Jeszcze tylko rok... A potem? Hulaj duszo, piekla nie ma! A na
razie niestety chodze do liceum, z glowa w chmurach, pelna marzen. Dusze
sie z braku mozliwosci wyjechania. Ja chce zyc! Chce zwiedzac! Nocowac w
namiocie! Poznawac ludzi! Serce mi sie wyrywa do dziczy. Nie jestem
typem miastowego czlowieka, typem osadnika. Lubie zmieniac miejsca
Chcialabym...
Chcialabym wyjechac tam, gdzie czas nie istnieje, gdzie nie ma
pospiechu. Tam gdzie ludzie po prostu zyja. Czytalam kiedys ksiazke
Beaty Pawlikowskiej (polecam wszystkie jej ksiazki o podrozach, bardzo
przyjemnie i niestety szybko sie czyta), ktora tak
opisywala jakas dzungle w Ameryce Poludniowej. A wiec tam chce jechac!

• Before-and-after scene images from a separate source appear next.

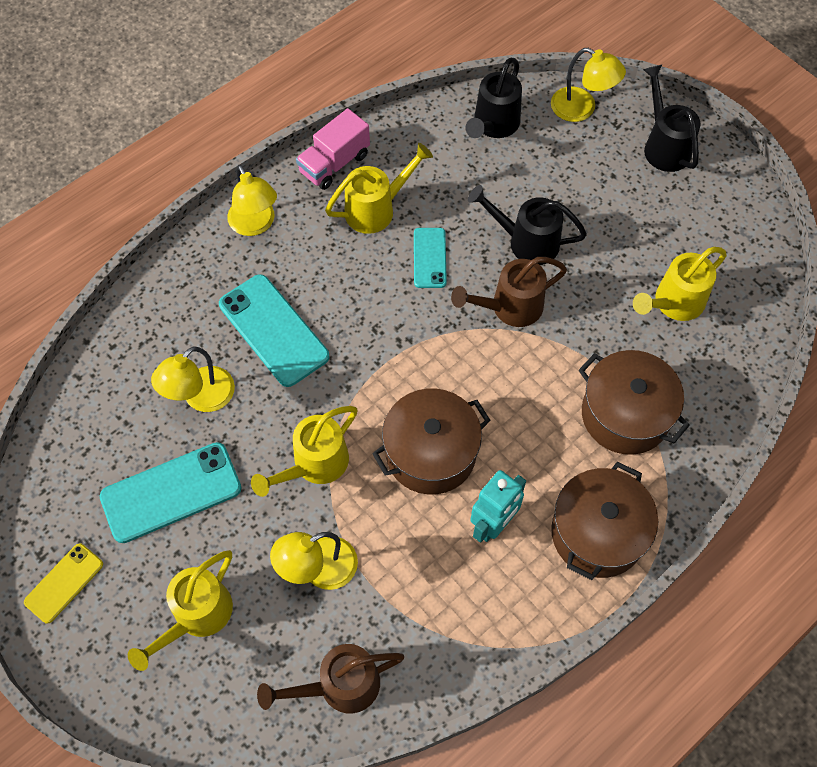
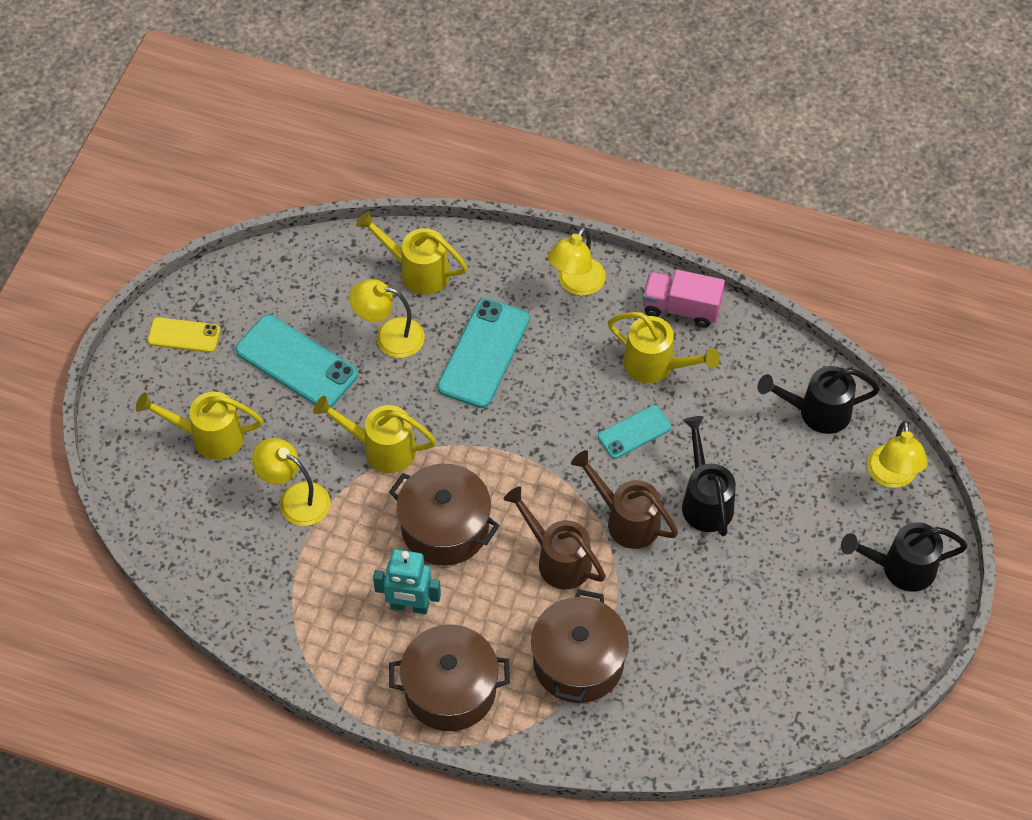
camera: 60 degrees right, 5 degrees down
brown watering can [257,644,404,713] -> brown watering can moved to [504,486,606,589]
yellow watering can [633,247,727,321] -> yellow watering can moved to [356,211,468,295]
black watering can [643,64,701,172] -> black watering can turned 135 degrees counterclockwise [841,522,968,592]

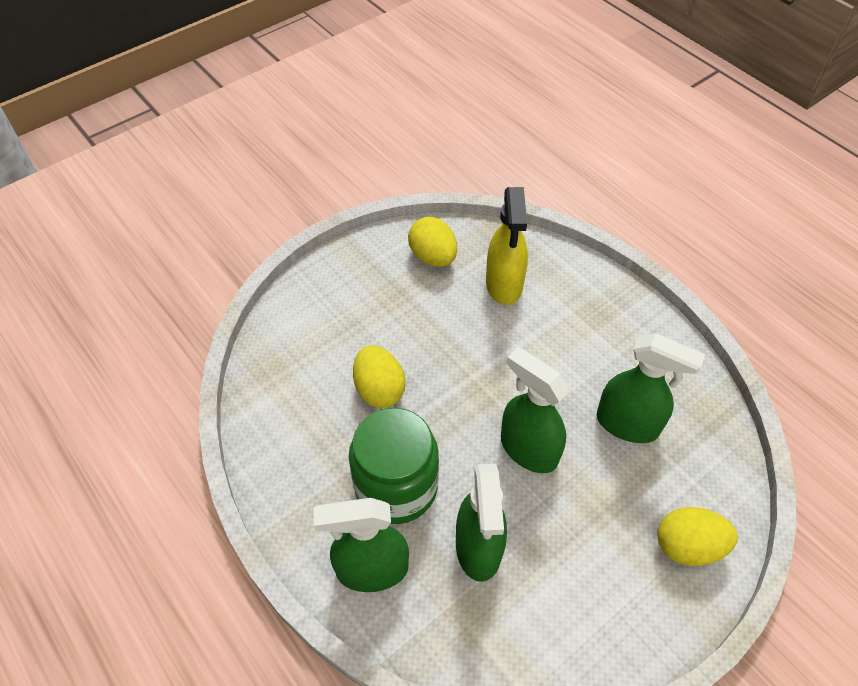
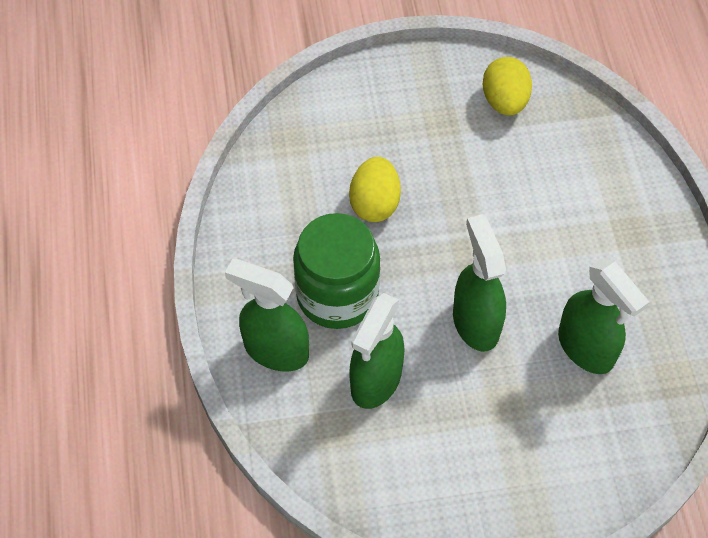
camera: 30 degrees right, 5 degrees up
yellow spray bottle [486,187,528,305] -> none
yellow egg [657,507,738,566] -> none

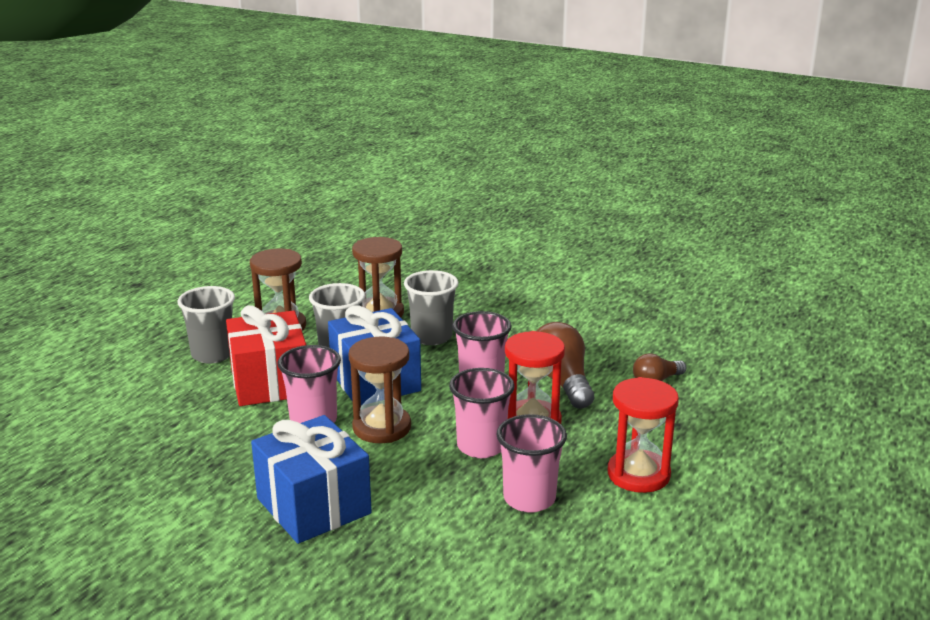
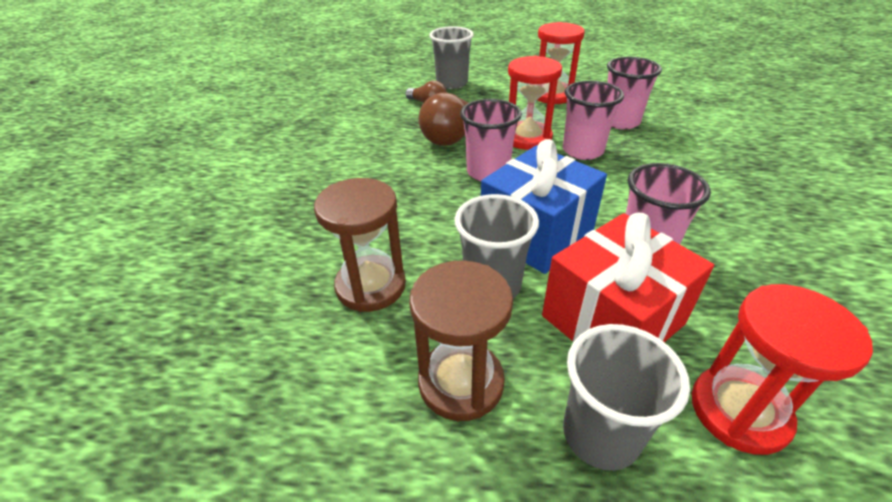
camera: 110 degrees left, 15 degrees up
blue gift [251,415,372,544] -> none
brown hourglass [348,337,411,443] -> none
grey cup [404,270,459,345] -> grey cup moved to [429,26,474,89]
none -> red hourglass [691,284,873,455]

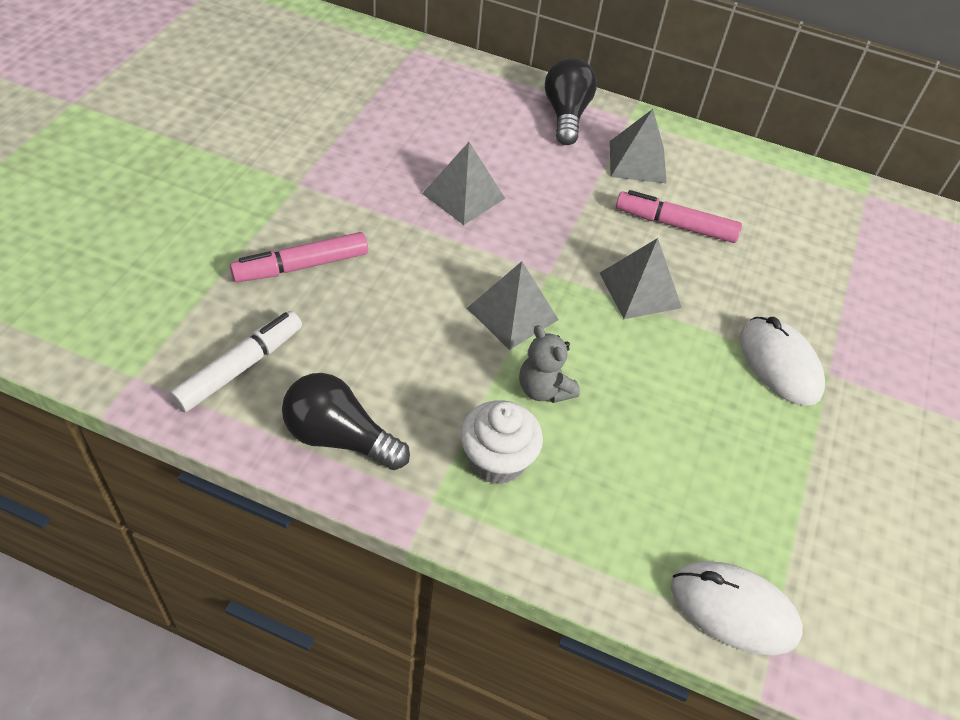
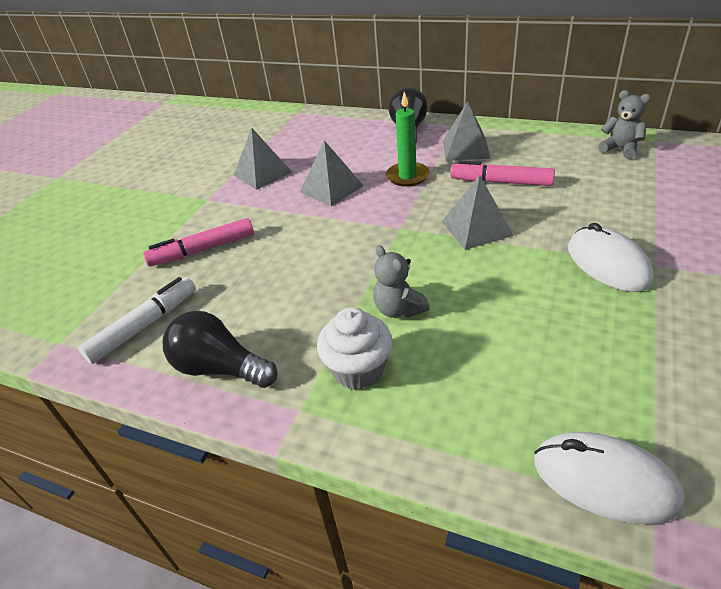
camera: 10 degrees right, 10 degrees down
grey pyramid [467,261,559,350] -> grey pyramid moved to [234,127,292,190]
none -> green candle [386,92,430,187]
none -> grey teddy bear [598,90,651,159]

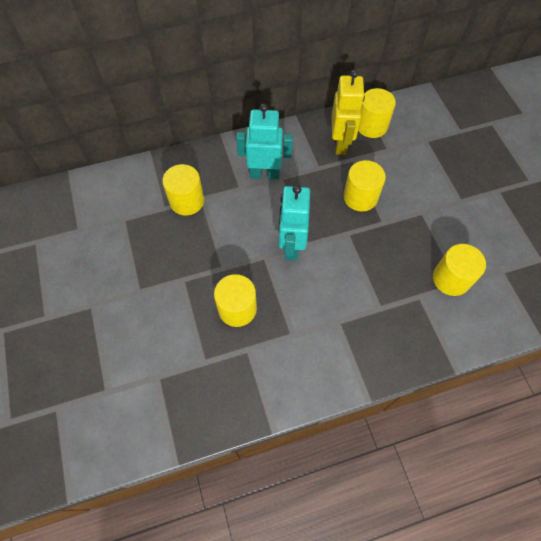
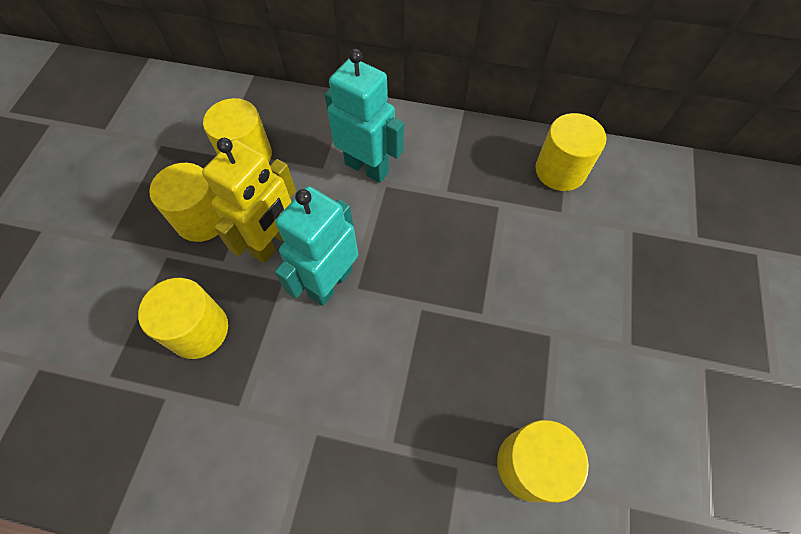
camera: 30 degrees right, 0 degrees up
yellow robot [332,70,365,155] -> yellow robot moved to [202,138,296,263]
yellow cylinder [343,160,386,212] -> yellow cylinder moved to [149,163,221,242]

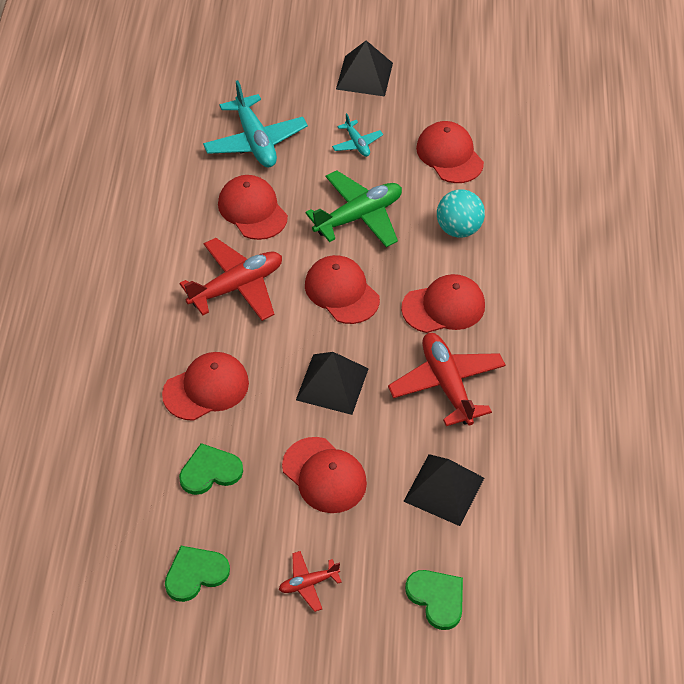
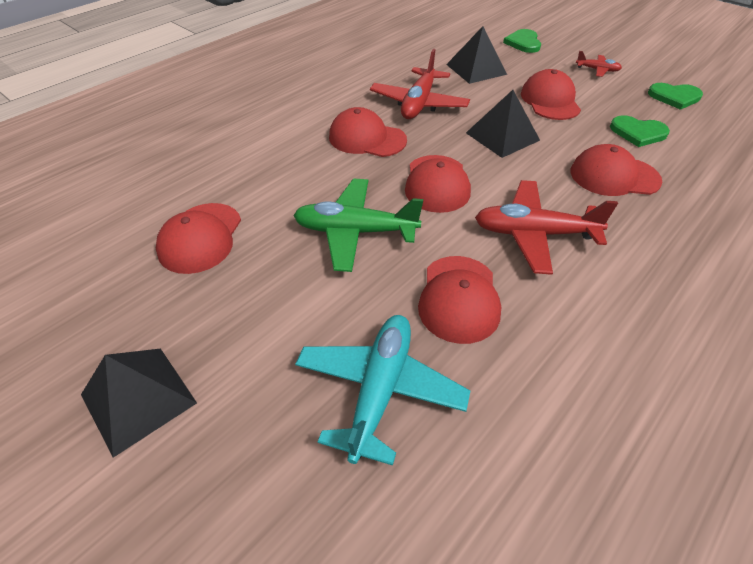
camera: 140 degrees left, 5 degrees down
turquoise plane [332,113,383,157] -> none
turquoise ball [437,189,485,238] -> none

Do dzungli! Ale po drodze mysle, ze zwiedze caly swiat, aby docenic
cisze panujaca tam. Do ruchliwego i glosnego Nowego Jorku, do opery w
Sydney, do wielkiego i nieprzewidywalnego Bangkoku!
Kiedys
myslalam, ze beda jedna z tych kobiet, ktore podrozuja same i niczego
sie nie boja. Myslalam, ze podrozowanie w pojedynke, jest duzo lepsze
niz w grupie. Prawdopodobnie dlatego, ze jestem troche typem samotnika.
Nie lubie duzych grup ludzi, glosnych rozmow i krzykow. Lubie usiasc w
ciszy, z kubkiem herbaty w dloniach i napawac sie widokami. Okazalo sie, ze nie
tylko ja tak lubie. Poznalam chlopaka. Gdy sie w nim zakochalam,
nie wiedzialam, ze jestesmy identyczni w glowie i sercu. Teraz
chcialabym jezdzic z nim. Oboje bylibysmy samotnikami siedzacymi razem i
pijacymi herbate (no, ewentualnie piwo), podziwiajacymi widoki. Razem.